I am a contemporary mix media artist influenced by how color, texture, and emotion reflect in the human face and upon our natural landscapes.
My studies were in science, and my career path led me into technology, all very fitting for my very linear brain. I’m a rule follower, I tend toward black and white thinking, like the colors of my wardrobe. Even as a child I rejected fantasy of any kind, and while I always drew inside the lines, I began to see the world around me in graphic patterns. Everything was askew, but in relation to what stood beside it, even the most mundane of things became something of beauty. I found calm in the precise alignment and balance of objects and color.
By chance, I was offered an opportunity to change the orbit of my career and I became a graphic designer. It was an effortless transition. It drew me into a world of creativity, but there were still rules. While design in nature is seemingly random, there is science behind how and why we see things the way we do. I needed to step away from the rules. I needed to draw outside the lines.

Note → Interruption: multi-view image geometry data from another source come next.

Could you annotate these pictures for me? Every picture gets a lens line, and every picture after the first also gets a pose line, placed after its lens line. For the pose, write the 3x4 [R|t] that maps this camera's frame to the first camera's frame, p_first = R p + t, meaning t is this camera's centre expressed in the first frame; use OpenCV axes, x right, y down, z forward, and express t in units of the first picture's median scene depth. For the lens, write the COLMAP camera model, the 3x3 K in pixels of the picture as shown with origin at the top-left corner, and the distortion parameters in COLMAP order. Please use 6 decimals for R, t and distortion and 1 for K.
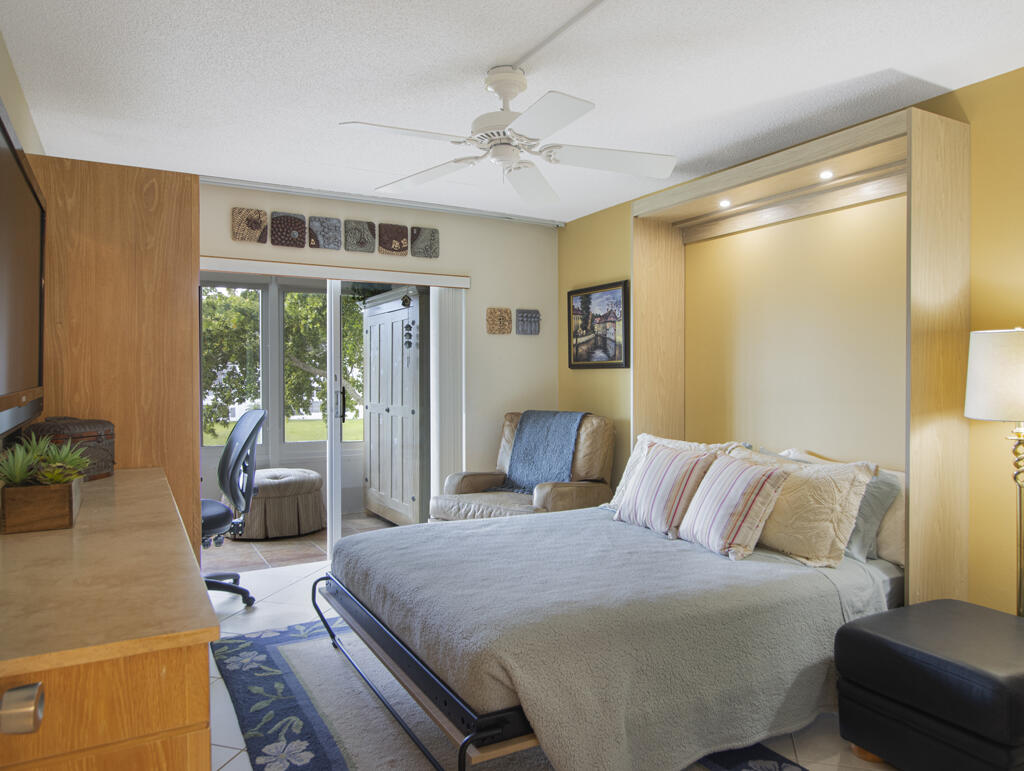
lens RADIAL K [[739.0, 0, 535.2], [0, 739.0, 370.8], [0, 0, 1]] dist [-0.012353, -0.011458]
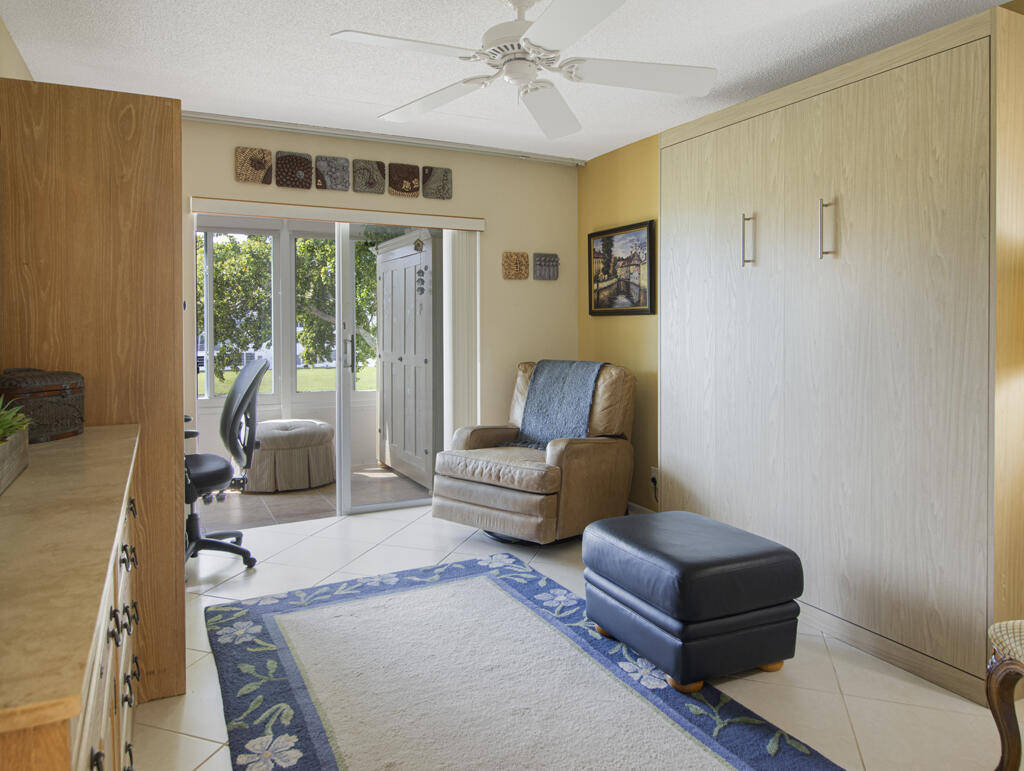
lens RADIAL K [[739.0, 0, 530.2], [0, 739.0, 375.8], [0, 0, 1]] dist [-0.012353, -0.011458]
pose [[0.999541, 0.001663, -0.030266, -0.001299], [0.000650, 0.997087, 0.076275, 0.002226], [0.030304, -0.076259, 0.996627, 0.069052]]
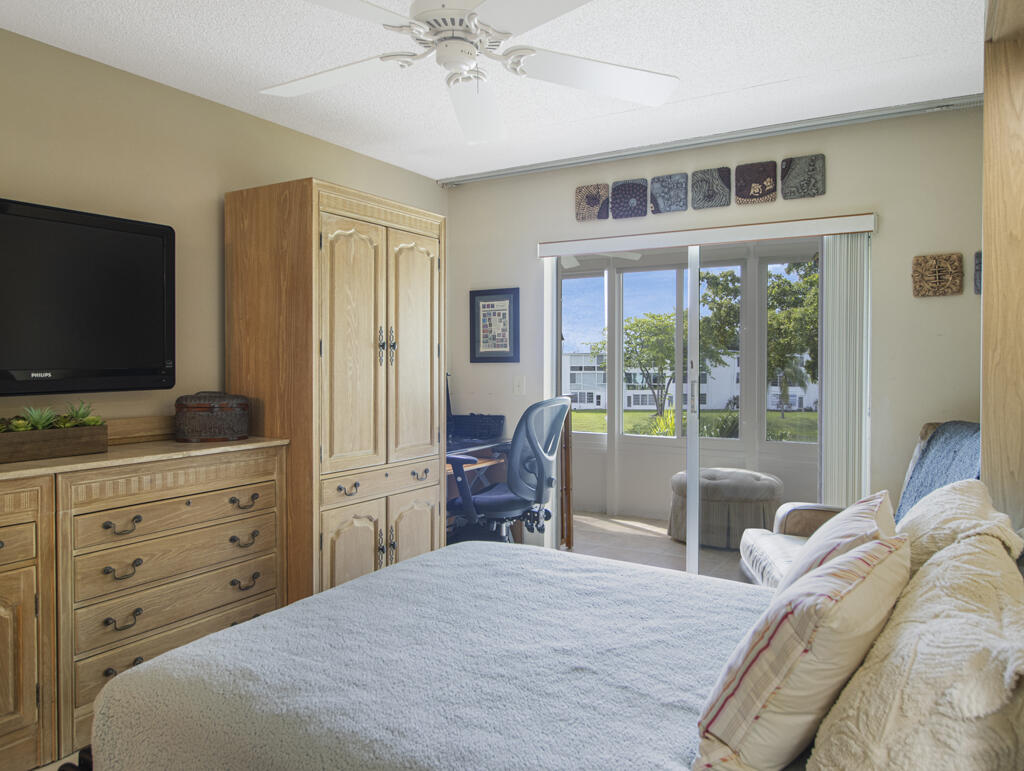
lens RADIAL K [[739.0, 0, 471.4], [0, 739.0, 381.6], [0, 0, 1]] dist [-0.012353, -0.011458]
pose [[0.461733, 0.022134, -0.886743, 0.621393], [0.005490, 0.999598, 0.027810, 0.006415], [0.887002, -0.017709, 0.461426, 0.693331]]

I purchased paints and canvases and brushes. I found myself staring a lot. I stared at people, at clouds, at street signs, at cracks in cement. I stared at life in all its color and wonder, and it began to squeeze its way out through my brush, typically in distorted and exaggerated angles and shapes. I tilted and layered and textured reality with unnatural colors and distorted perspectives. People emerged, landscapes took form, abstractions filled canvases.
My art became a contradiction of myself, a rejection of my precise world view. My art is not themed. I have no idea where or how or why it originates. It just comes out of me. I cannot control it. I cannot walk up to a canvas and paint with motive or purpose. It comes or it doesn’t.
My latest work came to life during the initial covid pandemic shutdown. I found myself drawn back to the studio where previous paintings were stacked against a wall. I had not painted in a while. I consciously began to morph my existing paintings, but without intent, a theme began to take shape, one of faceless figures searching, hiding, all bursting with color in a plea to be released from isolation.